Die Erklärung sei von den Vereinigten Staaten gekommen, sagte der Sprecher der ukrainischen Luftstreitkräfte, Jurij Ihnat, am Freitag in einem Telemarathon. »Die Rakete fliegt, fällt, zersprengt in kleine Teile und fliegt auseinander. Versuchen Sie da mal festzustellen, womit sie geschossen haben. Sicher ist, dass es eine ballistische ist. Aber welche ballistische, wessen Rakete, das muss man herausfinden.« Momentan würden Spezialisten die gefundenen Teile untersuchen, erst dann könne man Genaueres sagen. Bis dahin könne man die Behauptung nicht bestätigen, so Ihnat.

Gesichert gilt hingegen, dass Russland bei seinen Angriffen zum Jahreswechsel auch frisch produzierte Raketen abschoss. Gefundene Teile deuten darauf hin, dass die Raketen zwischen Oktober und Dezember 2023 gebaut wurden und sind ein Indiz dafür, dass Russland immer noch Geschosse in großer Zahl anfertigen kann. Bereits nach der gescheiterten Gegenoffensive der Ukraine, für die westliche Unterstützer Unmengen an Waffen geliefert hatten, äußerten sich unabhängige und kritische Kriegsbeobachter erstaunt, dass das unter massiven Sanktionen stehende Russland fähiger sei, Waffen in großen Mengen zu produzieren, als der Westen. Zudem, so streuen zumindest US-Offizielle immer wieder Gerüchte, stehe Moskau kurz davor, aus dem Iran neben Drohnen auch Raketen zu beziehen.

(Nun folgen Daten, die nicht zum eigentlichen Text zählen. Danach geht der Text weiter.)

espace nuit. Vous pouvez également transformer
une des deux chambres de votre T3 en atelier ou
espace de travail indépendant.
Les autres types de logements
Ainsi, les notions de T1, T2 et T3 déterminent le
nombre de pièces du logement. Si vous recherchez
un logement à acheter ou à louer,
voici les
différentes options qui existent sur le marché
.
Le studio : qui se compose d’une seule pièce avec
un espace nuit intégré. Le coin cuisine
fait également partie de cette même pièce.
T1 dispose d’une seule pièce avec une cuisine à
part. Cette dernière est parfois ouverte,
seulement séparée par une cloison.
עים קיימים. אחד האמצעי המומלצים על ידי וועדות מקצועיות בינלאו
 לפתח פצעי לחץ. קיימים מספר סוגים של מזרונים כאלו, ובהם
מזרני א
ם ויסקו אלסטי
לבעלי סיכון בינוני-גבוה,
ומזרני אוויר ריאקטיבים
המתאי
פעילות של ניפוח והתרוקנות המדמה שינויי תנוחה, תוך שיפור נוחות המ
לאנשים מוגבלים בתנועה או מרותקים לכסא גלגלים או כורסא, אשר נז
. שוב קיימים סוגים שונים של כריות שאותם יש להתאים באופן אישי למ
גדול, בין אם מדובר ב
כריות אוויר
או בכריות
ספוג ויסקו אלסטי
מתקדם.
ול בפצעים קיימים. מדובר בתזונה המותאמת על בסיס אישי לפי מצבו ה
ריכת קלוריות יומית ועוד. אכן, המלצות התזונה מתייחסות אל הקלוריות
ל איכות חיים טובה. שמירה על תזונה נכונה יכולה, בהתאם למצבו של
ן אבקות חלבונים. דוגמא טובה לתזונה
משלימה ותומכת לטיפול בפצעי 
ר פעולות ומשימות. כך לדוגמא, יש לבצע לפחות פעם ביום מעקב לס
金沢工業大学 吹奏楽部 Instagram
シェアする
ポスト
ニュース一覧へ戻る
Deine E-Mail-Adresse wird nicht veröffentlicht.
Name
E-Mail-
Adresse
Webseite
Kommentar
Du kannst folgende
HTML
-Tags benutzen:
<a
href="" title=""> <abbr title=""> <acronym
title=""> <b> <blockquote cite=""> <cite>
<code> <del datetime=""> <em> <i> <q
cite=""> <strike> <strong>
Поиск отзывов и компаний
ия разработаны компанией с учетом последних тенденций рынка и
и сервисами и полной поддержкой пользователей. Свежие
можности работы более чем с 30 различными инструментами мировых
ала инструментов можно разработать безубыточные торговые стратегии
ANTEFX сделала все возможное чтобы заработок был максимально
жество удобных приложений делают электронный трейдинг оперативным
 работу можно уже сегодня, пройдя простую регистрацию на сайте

Diskussion um Mobilisierung geht weiter

Den Menschen in der Ukraine dürfte es letztlich egal sein, welchen Herkunftsstempel die Geschosse haben, die auf ihre Städte niedergehen. Gleiches gilt für die Armee, der zunehmend die Munition für die Abwehr der russischen Angriffe ausgeht. Verschiedene russische Portale behaupten, die Ukraine könne ihre Stellungen einzig durch den massiven Einsatz von Drohnen halten. Deren Nutzung soll nun, auch aus Kostengründen, noch verstärkt werden. Von einer neuen Gegenoffensive, die Präsident Wolodymyr Selenskyj immer noch beschwört, dürfte die ukrainische Armee weit entfernt sein. Dafür fehlen neben Munition schlicht und einfach auch Soldaten.

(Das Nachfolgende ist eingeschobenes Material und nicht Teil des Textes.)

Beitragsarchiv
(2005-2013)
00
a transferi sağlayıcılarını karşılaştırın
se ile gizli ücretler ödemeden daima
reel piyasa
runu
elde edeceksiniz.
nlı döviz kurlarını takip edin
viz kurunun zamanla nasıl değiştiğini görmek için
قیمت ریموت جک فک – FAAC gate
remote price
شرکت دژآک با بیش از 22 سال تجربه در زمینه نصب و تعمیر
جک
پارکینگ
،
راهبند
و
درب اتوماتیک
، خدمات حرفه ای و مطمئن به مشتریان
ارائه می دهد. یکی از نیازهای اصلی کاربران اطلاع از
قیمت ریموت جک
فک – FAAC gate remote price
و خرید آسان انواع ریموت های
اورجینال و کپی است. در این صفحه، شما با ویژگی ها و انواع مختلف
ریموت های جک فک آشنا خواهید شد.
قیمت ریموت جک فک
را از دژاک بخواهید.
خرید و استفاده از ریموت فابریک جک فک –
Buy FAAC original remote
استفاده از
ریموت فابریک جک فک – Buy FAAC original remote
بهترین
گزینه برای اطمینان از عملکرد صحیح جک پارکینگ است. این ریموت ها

Seit Tagen berät in Kiew eine Kommission deshalb über die zukünftige Gestaltung der Mobilisierung. Kommende Woche soll das neue Gesetz stehen. Bis dahin, das zeichnet sich bereits ab, wird es heftige Diskussionen geben.

Am Freitag erklärte der Verteidigungsausschuss des ukrainischen Parlaments, dass man praktisch zu jeder der 73 Seiten des neuen Mobilisierungsgesetzes Fragen habe. Fragen, die Armeechef Walerij Saluschnyj relativ egal sein dürften. In der nicht öffentlichen Sitzung soll er nach ukrainischen Medienangaben die Parlamentarier angegriffen und aufgefordert haben, an die Front zu gehen. Zuvor hatte er den Vorschlag, Gefängnisinsassen einzuziehen, abgelehnt. Der Armeedienst sei »nicht für schlechte Leute«, so Saluschnyj. Oleksij Danilow, Sekretär des Nationalen Sicherheits- und Verteidigungsrates, hatte mehrfach betont, dass niemand mehr von der Armee verschont werden könne.